Like many recent Marvel features, the script is a bit overstuffed. Frankly, it’s filled with an overabundance of characters both old and new, not to mention the several unexpected cameos that pop up as plotlines move forward on two separate planets. The consequence of this story tactic is a movie with a pair of villains (although one is significantly more intimidating than the other) and a plot in which the main baddie is completely removed from the main action for a great deal of the picture. Normally, this would be a serious problem.

Yet somehow, despite the fact that it should get bogged down jumping back and forth between worlds, the film doesn’t show many ill effects. In fact, the end product is actually a whole lot of fun. There’s a hilariously deadpan sense of humor present thanks to director Taika Waititi (What We Do in the Shadows, Hunt for the Wilderpeople). The new characters all have amusing and individual quirks that help them stand out. Even the interactions between the established roles have more zip and vigor than seen previously.

Early on, the movie takes great pleasure in torturing and emasculating its hero. Thor can’t seem to catch a break in this tale. He takes all kinds of beatings that surprisingly enough result in a great many laughs. And star Hemsworth has comic timing, excelling whenever called upon to delivering a funny quip. There’s a huge laugh that arrives from one of the greatest indignities forced upon him, as we see the abject terror and fear on his face as a barber moves in for an unexpected haircut. It’s not only very entertaining, but moments like these also do a lot to humanize a character with god-like supernatural abilities.

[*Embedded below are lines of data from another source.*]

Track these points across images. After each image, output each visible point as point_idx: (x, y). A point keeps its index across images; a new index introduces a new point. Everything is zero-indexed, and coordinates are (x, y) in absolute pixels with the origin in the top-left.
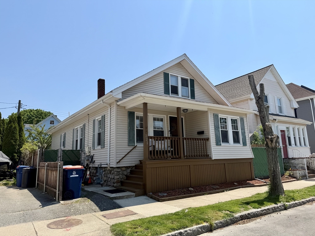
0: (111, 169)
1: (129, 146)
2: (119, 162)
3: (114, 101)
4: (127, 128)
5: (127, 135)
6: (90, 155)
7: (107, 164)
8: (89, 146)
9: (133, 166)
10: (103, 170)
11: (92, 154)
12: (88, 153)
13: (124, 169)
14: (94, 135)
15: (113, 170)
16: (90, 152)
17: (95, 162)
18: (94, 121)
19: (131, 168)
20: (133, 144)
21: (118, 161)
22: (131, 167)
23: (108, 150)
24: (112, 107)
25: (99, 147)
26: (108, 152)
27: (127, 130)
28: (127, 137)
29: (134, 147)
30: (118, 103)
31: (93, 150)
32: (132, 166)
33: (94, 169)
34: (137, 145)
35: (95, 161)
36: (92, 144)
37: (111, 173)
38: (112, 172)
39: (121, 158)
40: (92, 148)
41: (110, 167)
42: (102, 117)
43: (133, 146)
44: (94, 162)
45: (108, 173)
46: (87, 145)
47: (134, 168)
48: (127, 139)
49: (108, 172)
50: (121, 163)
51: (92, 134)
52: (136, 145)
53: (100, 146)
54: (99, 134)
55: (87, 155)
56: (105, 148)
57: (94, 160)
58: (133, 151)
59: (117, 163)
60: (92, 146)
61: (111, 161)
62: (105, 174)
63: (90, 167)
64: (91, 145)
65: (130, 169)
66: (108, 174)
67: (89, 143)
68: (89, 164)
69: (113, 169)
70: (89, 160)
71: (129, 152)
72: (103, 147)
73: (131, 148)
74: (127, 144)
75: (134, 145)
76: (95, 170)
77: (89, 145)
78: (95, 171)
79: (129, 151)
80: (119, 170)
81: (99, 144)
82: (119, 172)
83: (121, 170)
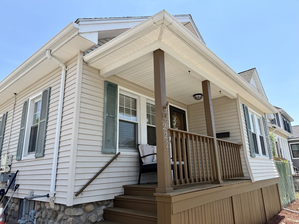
0: (57, 208)
1: (103, 153)
2: (81, 191)
3: (78, 51)
4: (101, 114)
5: (101, 129)
6: (9, 172)
7: (48, 196)
8: (10, 154)
9: (110, 200)
10: (37, 207)
11: (14, 170)
12: (6, 168)
13: (90, 208)
14: (22, 132)
15: (64, 211)
16: (10, 166)
17: (20, 187)
18: (26, 104)
19: (106, 205)
20: (113, 150)
21: (78, 189)
22: (106, 203)
23: (54, 161)
24: (69, 67)
25: (32, 155)
26: (54, 167)
27: (101, 119)
28: (101, 134)
29: (113, 156)
30: (87, 57)
31: (16, 161)
32: (107, 200)
33: (16, 202)
34: (119, 153)
35: (18, 185)
36: (16, 149)
37: (55, 218)
38: (60, 216)
39: (84, 183)
40: (15, 157)
41: (56, 204)
42: (45, 92)
43: (112, 153)
44: (16, 188)
45: (48, 217)
46: (6, 152)
47: (111, 205)
48: (100, 139)
49: (50, 214)
50: (84, 194)
51: (19, 130)
52: (117, 152)
53: (34, 154)
54: (34, 130)
55: (3, 172)
56: (45, 157)
57: (17, 183)
58: (112, 165)
59: (77, 194)
60: (15, 153)
61: (58, 189)
62: (41, 217)
63: (7, 198)
64: (13, 152)
65: (104, 207)
66: (49, 219)
67: (11, 147)
68: (5, 191)
69: (62, 209)
70: (7, 182)
71: (104, 168)
72: (41, 155)
73: (108, 158)
74: (100, 149)
75: (114, 152)
76: (17, 204)
77: (10, 151)
78: (17, 207)
79: (103, 165)
80: (79, 212)
81: (32, 148)
82: (79, 216)
83: (84, 210)
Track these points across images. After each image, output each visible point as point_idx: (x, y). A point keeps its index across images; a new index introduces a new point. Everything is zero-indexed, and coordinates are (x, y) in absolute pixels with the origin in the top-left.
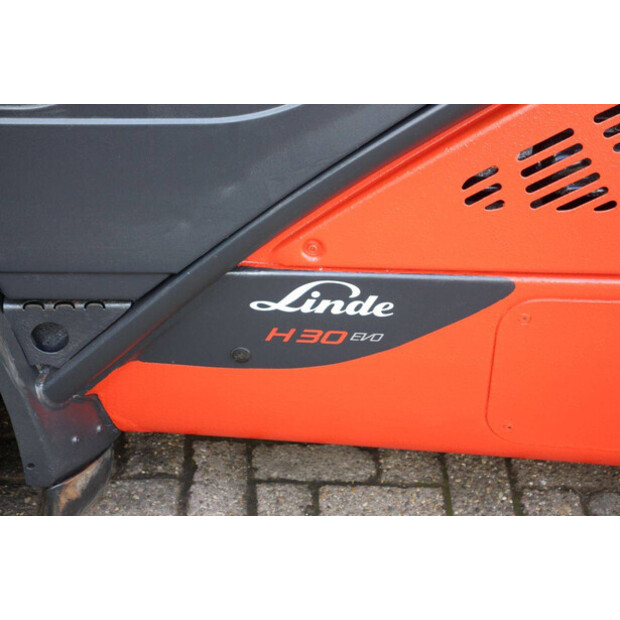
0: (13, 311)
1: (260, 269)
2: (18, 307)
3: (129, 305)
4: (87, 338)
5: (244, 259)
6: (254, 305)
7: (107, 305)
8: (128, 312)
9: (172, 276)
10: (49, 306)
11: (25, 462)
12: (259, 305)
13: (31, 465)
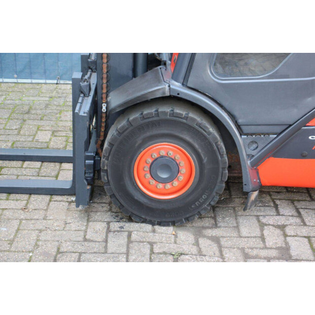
0: (244, 138)
1: (312, 126)
2: (246, 136)
3: (276, 136)
4: (263, 146)
5: (308, 123)
6: (310, 138)
7: (270, 136)
8: (276, 138)
9: (290, 125)
10: (254, 136)
11: (244, 184)
12: (312, 138)
13: (245, 185)
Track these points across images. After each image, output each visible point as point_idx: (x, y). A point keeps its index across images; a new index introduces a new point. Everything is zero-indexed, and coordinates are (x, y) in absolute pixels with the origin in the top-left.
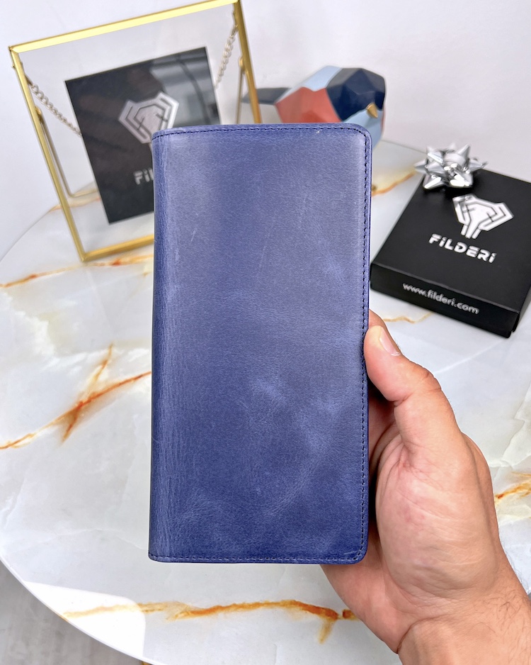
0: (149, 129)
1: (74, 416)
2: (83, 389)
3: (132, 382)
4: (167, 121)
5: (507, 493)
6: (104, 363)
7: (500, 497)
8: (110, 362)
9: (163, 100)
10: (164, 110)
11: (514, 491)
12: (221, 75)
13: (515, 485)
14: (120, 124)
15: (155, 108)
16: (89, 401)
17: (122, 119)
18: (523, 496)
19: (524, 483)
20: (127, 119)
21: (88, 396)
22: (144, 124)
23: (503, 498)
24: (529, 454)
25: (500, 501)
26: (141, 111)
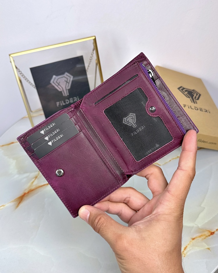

Everyone around the lead also earn high marks for their work. Goldblum is a hilariously verbose and slimy foe. Additionally, the movie also gets a lot of mileage out of its sibling rivalry. Thor and Loki bicker constantly, and the amusement displayed at each other’s suffering isn’t far removed from fighting children. The Hulk (Mark Ruffalo) also plays a part and gets some good verbal jabs in, as does a warrior/love interest for Thor named Valkyrie (Tessa Thompson). However, the director may have left the best new role for himself with Korg, a rock warrior with an unexpectedly genial and friendly nature.

The enjoyable character work and likable cast adds vitality to the franchise and ultimately connected with this viewer. It just goes to show that sometimes emphasizing humor and character, even in a spectacular popcorn flick, can really elevate the material. Thor: Ragnarok is an unexpectedly enjoyable addition to the franchise that certainly ranks in the upper half of Marvel adaptations. Comic book fans shouldn’t be disappointed by what they see.

Note: And for those wondering, there are two post-credit scenes; one setting up a future threat and a final, amusing tag to the main story.